Measuring overdiagnosis

There’s an obvious difficulty with the definition proposed by Davies et al — how do you measure overdiagnosis when you can’t tell which cancers would have been found later? As Mason points out, we can measure overdiagnosis on a population level, but “we can never really know if a given individual was overdiagnosed.” 

Davies et al advocate use of the following calculation to determine an overdiagnosis rate: The number of overdiagnosed cancer cases/number of people screened. Because overdiagnosis cannot be directly measured, the authors recommend several methods for estimating overdiagnosis on a population level: comparing the number of cancer cases in a screened population to number of cases in a similar but not screened population; using population data to project incidence trends forward in time; and measuring the time between cancer detection by screening and when the cancer would have been detected clinically using modeling.

All of these methods have some disadvantages and difficulties in executing. The authors’ recommendation is to use data from randomized controlled trials to compare cancer rates in screened vs not screened populations, as long as the study has a long follow-up period and minimal to no screening in the control group. They also emphasize the importance of communicating the study design when giving estimates of overdiagnosis, so the methods can be evaluated.
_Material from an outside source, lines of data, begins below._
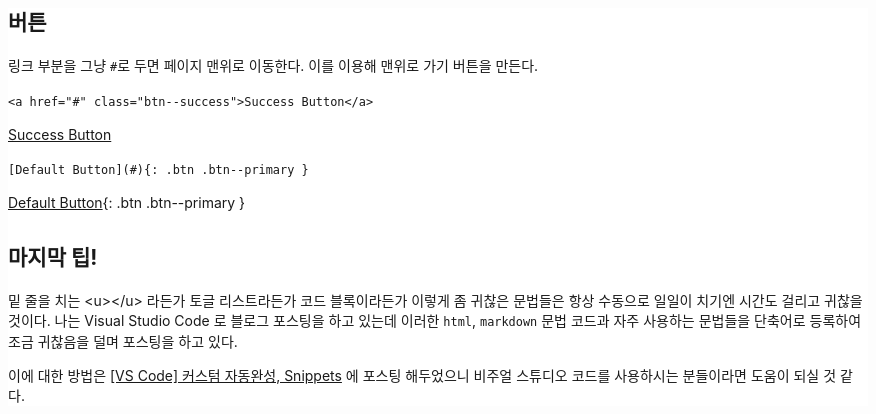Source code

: ## 버튼
링크 부분을 그냥 `#`로 두면 페이지 맨위로 이동한다. 이를 이용해 맨위로 가기 버튼을 만든다.
```
<a href="#" class="btn--success">Success Button</a>
```
<a href="#" class="btn--success">Success Button</a>
```
[Default Button](#){: .btn .btn--primary }
```
[Default Button](#){: .btn .btn--primary }

## 마지막 팁!
밑 줄을 치는 \<u>\</u> 라든가 토글 리스트라든가 코드 블록이라든가 이렇게 좀 귀찮은 문법들은 항상 수동으로 일일이 치기엔 시간도 걸리고 귀찮을 것이다. 나는 Visual Studio Code 로 블로그 포스팅을 하고 있는데 이러한 `html`, `markdown` 문법 코드과 자주 사용하는 문법들을 단축어로 등록하여 조금 귀찮음을 덜며 포스팅을 하고 있다.

이에 대한 방법은 [[VS Code] 커스텀 자동완성, Snippets](https://ansohxxn.github.io/vs/snippets/) 에 포스팅 해두었으니 비주얼 스튜디오 코드를 사용하시는 분들이라면 도움이 되실 것 같다.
Talking about overdiagnosis

Is overdiagnosis inherently bad? Overdiagnosis not only leads to overtreatment but creates stress for patients who have to deal with this alarming diagnosis. However, avoiding overdiagnosis with less screening means by definition that we will find fewer cancers – some of which may have been beneficial to find. This is why being able to define and measure overdiagnosis is so important – because it gives doctors and patients context to make an informed decision about screening.  

The authors give tips for communicating with patients about the risks of overdiagnosis. One interesting tip was to use language about outcomes rather than lives or years lost, since people are naturally loss-averse and will “express preferences inconsistent with their values when the decision is phrased as loss.” Instead, use pictographs or similar decision aides to show the benefits and risks of screening.

The authors also recommend telling stories whenever possible; there are plenty of stories from people who believe their lives were saved by cancer screening, but few about people who were harmed from cancer screening. Telling patients how many cases are overdiagnosed from screening compared to how many lives saved are saved is another way to communicate the potential harm of overdiagnosis. This information should help clinicians start much-needed conversations about overdiagnosis with patients.